Watch Out For That App!

If  you are sitting at home enjoying evening conversations with a few of your closest friends, how upset would you be if a stranger simply unlocked your door, walked in and sat in simply to observe and document specific information gathered from such conversations? “It’s downright criminal,” you would exclaim! Aha! As new-age “techies”, who considers such a thing while using popular social media sites such as Facebook, and the outdated MySpace. Well my friend, this stranger was able to unlock your door and get in simply because you readily provided him with a key…a key you unknowingly created while reducing your security settings. In the world of social media, these “keys” are better known as widgets and apps.

Angry Birds

Angry Birds (Photo credit: Wikipedia)

As people who thrive off of being entertained on a regular basis, we find ourselves accepting and downloading all kinds of applications from Facebook and different app stores, such as Fishville, or even the once popular Angry Birds, without hesitation or consideration. Wanting to challenge our friends, we allow such apps to interface with our Friend Lists. At this point we hand these apps keys into our privacy as well as our dear friends and families private worlds.

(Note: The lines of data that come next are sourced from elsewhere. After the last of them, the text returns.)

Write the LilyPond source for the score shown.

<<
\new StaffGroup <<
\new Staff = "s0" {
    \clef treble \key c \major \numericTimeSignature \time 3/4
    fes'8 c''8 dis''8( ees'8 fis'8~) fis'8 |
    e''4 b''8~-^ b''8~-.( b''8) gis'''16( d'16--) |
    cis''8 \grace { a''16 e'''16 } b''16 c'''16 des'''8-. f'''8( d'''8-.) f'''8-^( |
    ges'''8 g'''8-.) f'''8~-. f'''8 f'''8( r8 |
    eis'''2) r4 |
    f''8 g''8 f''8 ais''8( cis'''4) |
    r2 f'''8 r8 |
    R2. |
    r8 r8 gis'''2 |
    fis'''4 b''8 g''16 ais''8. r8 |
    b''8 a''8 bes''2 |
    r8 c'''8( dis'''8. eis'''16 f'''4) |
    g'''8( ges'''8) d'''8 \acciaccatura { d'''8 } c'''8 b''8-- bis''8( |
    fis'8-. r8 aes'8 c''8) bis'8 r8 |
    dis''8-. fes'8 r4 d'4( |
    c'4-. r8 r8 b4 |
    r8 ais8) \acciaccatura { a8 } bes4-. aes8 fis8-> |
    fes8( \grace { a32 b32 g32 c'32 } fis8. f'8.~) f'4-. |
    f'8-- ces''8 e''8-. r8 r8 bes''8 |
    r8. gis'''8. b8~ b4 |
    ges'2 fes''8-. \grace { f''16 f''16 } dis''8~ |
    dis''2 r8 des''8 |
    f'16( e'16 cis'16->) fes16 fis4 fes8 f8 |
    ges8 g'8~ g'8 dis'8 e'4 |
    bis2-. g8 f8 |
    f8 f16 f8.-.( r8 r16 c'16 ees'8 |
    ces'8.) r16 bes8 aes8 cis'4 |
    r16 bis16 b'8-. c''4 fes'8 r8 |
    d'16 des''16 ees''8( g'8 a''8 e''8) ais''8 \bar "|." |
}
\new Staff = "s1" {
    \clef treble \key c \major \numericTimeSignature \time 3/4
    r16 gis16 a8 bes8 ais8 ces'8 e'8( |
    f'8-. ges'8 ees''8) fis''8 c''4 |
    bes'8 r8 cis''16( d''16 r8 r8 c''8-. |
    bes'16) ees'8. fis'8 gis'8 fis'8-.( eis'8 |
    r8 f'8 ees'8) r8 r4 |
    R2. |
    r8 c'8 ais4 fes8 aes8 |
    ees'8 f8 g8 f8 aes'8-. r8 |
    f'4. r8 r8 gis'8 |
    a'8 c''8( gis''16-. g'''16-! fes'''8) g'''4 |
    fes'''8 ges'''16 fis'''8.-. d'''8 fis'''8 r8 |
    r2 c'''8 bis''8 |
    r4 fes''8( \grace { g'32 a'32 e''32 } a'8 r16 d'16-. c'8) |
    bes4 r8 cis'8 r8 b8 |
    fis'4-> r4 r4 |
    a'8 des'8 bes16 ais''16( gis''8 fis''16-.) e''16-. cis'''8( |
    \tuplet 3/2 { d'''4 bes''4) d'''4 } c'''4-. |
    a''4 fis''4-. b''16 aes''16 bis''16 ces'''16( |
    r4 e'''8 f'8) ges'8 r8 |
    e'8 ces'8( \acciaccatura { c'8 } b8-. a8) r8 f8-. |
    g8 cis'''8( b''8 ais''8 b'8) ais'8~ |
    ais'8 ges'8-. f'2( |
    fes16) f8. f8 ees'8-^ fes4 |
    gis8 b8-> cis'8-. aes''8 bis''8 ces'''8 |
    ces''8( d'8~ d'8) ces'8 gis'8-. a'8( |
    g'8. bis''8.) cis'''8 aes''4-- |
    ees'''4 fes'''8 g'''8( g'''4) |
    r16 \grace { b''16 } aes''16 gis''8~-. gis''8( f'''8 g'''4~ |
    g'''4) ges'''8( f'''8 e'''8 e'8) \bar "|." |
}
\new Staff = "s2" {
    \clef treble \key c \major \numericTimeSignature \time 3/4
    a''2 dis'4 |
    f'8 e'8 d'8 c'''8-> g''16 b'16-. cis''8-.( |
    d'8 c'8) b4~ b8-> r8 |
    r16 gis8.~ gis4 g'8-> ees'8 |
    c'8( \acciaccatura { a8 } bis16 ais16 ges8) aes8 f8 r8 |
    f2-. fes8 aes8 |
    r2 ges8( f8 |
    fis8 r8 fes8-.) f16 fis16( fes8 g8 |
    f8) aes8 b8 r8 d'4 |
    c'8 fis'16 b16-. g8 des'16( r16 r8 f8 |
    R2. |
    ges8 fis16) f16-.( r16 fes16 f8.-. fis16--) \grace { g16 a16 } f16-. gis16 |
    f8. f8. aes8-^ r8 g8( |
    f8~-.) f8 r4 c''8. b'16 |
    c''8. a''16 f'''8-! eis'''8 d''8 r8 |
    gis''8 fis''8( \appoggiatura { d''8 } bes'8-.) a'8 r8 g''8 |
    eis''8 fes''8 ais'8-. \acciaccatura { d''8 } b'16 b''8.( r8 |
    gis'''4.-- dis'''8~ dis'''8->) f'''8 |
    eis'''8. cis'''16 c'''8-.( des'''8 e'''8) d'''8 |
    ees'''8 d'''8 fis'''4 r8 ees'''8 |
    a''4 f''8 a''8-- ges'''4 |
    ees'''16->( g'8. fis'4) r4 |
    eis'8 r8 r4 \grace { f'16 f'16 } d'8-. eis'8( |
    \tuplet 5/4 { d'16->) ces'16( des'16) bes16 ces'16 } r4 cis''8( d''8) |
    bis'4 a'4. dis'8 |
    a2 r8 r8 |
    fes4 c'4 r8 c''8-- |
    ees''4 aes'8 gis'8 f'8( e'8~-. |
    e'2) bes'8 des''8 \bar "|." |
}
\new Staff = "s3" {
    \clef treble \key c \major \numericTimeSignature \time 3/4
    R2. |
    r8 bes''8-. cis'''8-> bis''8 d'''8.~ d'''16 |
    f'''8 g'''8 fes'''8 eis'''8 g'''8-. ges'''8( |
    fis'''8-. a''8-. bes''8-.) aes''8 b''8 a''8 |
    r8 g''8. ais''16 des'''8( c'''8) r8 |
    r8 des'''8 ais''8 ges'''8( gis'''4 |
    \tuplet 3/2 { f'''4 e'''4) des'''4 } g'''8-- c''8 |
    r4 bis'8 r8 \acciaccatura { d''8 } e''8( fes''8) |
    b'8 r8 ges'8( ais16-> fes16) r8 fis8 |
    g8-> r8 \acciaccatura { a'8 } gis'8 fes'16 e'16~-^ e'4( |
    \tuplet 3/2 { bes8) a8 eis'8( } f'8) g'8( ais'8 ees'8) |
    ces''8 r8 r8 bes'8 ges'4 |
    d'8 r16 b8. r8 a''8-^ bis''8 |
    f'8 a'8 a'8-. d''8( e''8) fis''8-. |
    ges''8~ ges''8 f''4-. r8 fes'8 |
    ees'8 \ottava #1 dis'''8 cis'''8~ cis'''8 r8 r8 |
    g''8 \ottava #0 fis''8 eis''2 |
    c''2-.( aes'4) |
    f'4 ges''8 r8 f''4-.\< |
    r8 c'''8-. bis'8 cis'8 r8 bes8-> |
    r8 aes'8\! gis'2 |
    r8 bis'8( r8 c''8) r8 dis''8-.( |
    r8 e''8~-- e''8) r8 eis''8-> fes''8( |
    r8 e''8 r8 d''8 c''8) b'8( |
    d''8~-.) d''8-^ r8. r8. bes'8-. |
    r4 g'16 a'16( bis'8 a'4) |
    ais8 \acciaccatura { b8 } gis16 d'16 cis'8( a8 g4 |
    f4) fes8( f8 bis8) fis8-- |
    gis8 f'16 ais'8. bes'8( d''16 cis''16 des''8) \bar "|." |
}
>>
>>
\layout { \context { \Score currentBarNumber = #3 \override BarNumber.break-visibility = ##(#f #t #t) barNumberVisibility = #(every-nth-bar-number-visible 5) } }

Can we really be upset at that stranger that invaded our comfort zones by walking in without “being invited”? I say “no”, because we technically did invite this stranger into our home, by giving him a key and the map of how to get there. You, say, “Map! I did not give this stranger a map to my home!” Oh, but you did. With this key, or this allowance of accessibility, you have granted this stranger all-access. Answering basic questions within your entertaining applications mapped out paths to your private world (home) allowing him to use the information obtained as he pleases. Therefore, my friend, the next time you download an app or widget, please be mindful of what it’s asking you to share.


3 thoughts on “Watch Out For That App!

    • Thanks, it took me a minute to figure out which way to approach it without being redundant and boring, but it finally came. There was a few more things I could have said, however, I did not want it to be too lengthy.

  1. I really like the analogy of the map and key. I believe, however, that this is more of a problem of the general stupidity of the human population in regards to technology. The internet is a very new piece of technology. Very few people know how it actually works, and even fewer know how to use it smartly. People will just have to learn that what you put online can be seen by anybody who wants to see it. Anyone who really wants to go steal credit card information, by scamming people through ebay or forum sites, can go figure out how to do it. I think that the most difficult concept, for people who don’t understand the internet, is the fact that there is another living, breathing person on the other side. And some of those people are willing to do things that will hurt you in order to benefit themselves. Just like we know when not to go down a sketchy street, we need to understand when we shouldn’t go onto a sketchy site or click a sketchy link.